- _제공 항목_
* * *

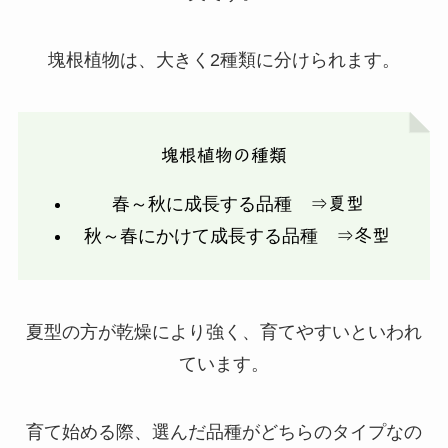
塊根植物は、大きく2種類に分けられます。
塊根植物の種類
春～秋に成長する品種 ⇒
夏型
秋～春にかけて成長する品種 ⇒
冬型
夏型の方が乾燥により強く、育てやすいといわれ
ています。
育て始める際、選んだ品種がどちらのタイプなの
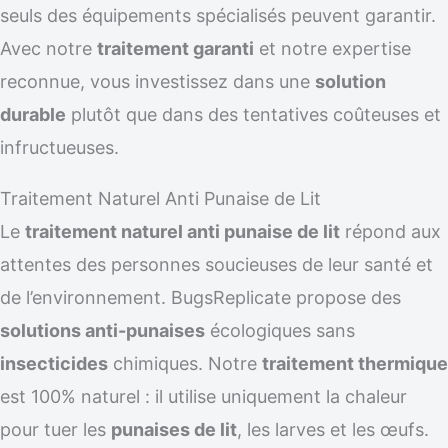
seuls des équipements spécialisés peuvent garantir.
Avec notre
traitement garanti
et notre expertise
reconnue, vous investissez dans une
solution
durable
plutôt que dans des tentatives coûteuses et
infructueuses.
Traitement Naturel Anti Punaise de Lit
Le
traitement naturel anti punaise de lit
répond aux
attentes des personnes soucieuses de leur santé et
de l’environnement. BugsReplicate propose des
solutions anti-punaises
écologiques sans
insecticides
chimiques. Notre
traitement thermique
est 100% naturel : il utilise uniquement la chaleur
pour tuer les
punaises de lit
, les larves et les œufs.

* * *

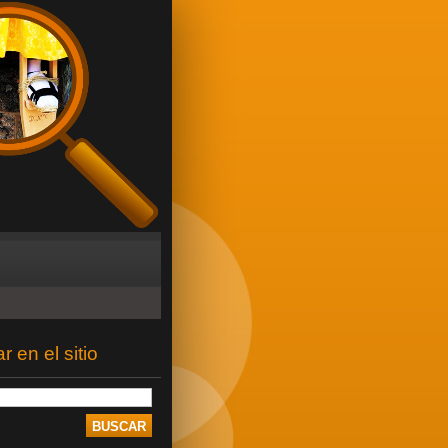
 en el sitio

* * *

- _과제 요구사항_
"塊根植物は、大きく2種類に分けられます。" 문구가 있는 줄부터 "育て始める際、選んだ品種がどちらのタイプなの" 문구가 있는 줄까지(양 끝 포함)를 '번호'와 '줄 내용' 두 열의 마크다운 표로 나타내시오. '번호' 열에는 행마다 순번을 매기고, 빈 줄은 제외한다.

- _응답_
| 번호 | 줄 내용 |
|---|---|
| 1 | 塊根植物は、大きく2種類に分けられます。 |
| 2 | 塊根植物の種類 |
| 3 | 春～秋に成長する品種 ⇒ |
| 4 | 夏型 |
| 5 | 秋～春にかけて成長する品種 ⇒ |
| 6 | 冬型 |
| 7 | 夏型の方が乾燥により強く、育てやすいといわれ |
| 8 | ています。 |
| 9 | 育て始める際、選んだ品種がどちらのタイプなの |